I do have to admit that I’ve been kind of obsessed with making things vegetarian. I always like to make dishes to know that I know how to make them, but with vegetarian food, I can really be creative and it’s so fun exploring new foods, flavor combinations, and techniques.
So, over the weekend, we chose vegetarian options when we ate at an Indian restaurant, and my husband found a restaurant called “Busboys and Poets” in Washington, DC. This place was awesome! With lots of vegetarian, vegan, and gluten-free options, the whole vibe was full of cool, artsy peeps. There were huge portraits of poets, writers, human rights activists, and there was a bookstore in the back near the bar and cafe. Anyways, my husband ordered the vegan tuna salad sandwich, which was made out of chickpeas. I had the avocado, havarti, and roasted red bell pepper sandwich. Both were A-MA-ZING.
I sought a recipe for vegan tuna salad sandwiches right when we got home, made a few changes to what I found, and I must say, I hit the jackpot on this one! I made a double portion, and gave some to our friend Matt. “This tastes just like tuna salad and I haven’t eaten it since before I became vegan!” My friend Grace was over yesterday, and tried some too. “I LOVE IT!” she said in all seriousness. If she made some for lunch today, I take it that she liked it!
I really urge you to try this recipe. I like it even more than real tuna salad because it doesn’t become watery like real tuna salad tends to be (gross).
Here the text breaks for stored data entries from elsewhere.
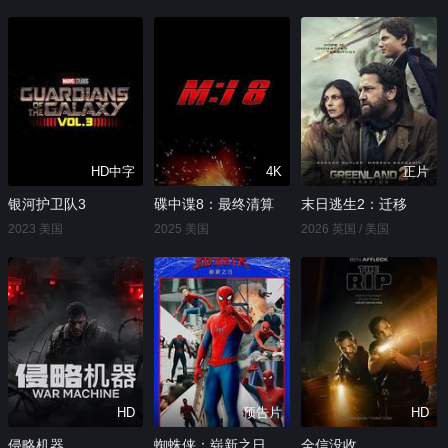
HD中字
4K
正片
银河护卫队3
碟中谍8：最终清算
末日逃生2：迁移
2023 美国
2025 美国
2026 英国 / 美国
HD
预告片
HD
侵略机器
蜘蛛侠：崭新之日
全信没收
Not only is it full of fiber (chickpeas), you get to have your tuna salad fix – without worrying about the consumption of high levels of mercury that accumulates in tuna.
Vegan Tuna Salad Sandwiches
recipe adapted from “The Kitchn,” makes 4-8 sandwiches
1/2 sheet of roasted nori seaweed (sushi wrapper), cut into a few smaller pieces
2 cans (15 oz each) chickpeas (garbanzo beans), drained and rinsed
2-3 tablespoons chopped red onion
2 celery ribs, diced
1/4 cup chopped green onions
1 cup vegan mayonnaise (or use regular/canola/olive oil mayonnaise if you don’t care about it being vegan)
2 tablespoons whole-grain mustard
1 tablespoon celery seed
1/8 teaspoon kosher salt
freshly ground black pepper, optional
whole grain bread
green lettuce leaves
In a food processor, process the nori seaweed until finely chopped. Add the chickpeas, and pulse 3-4 times. Add the red onion, celery, and green onion, pulsing about 2-3 more times until desired consistency. Place contents into a large bowl. Add the mayo, mustard, celery seed, kosher salt, and freshly ground black pepper, if using. Mix all the ingredients together until uniform throughout.
Serve with whole grain bread, green lettuce leaves, and tomato.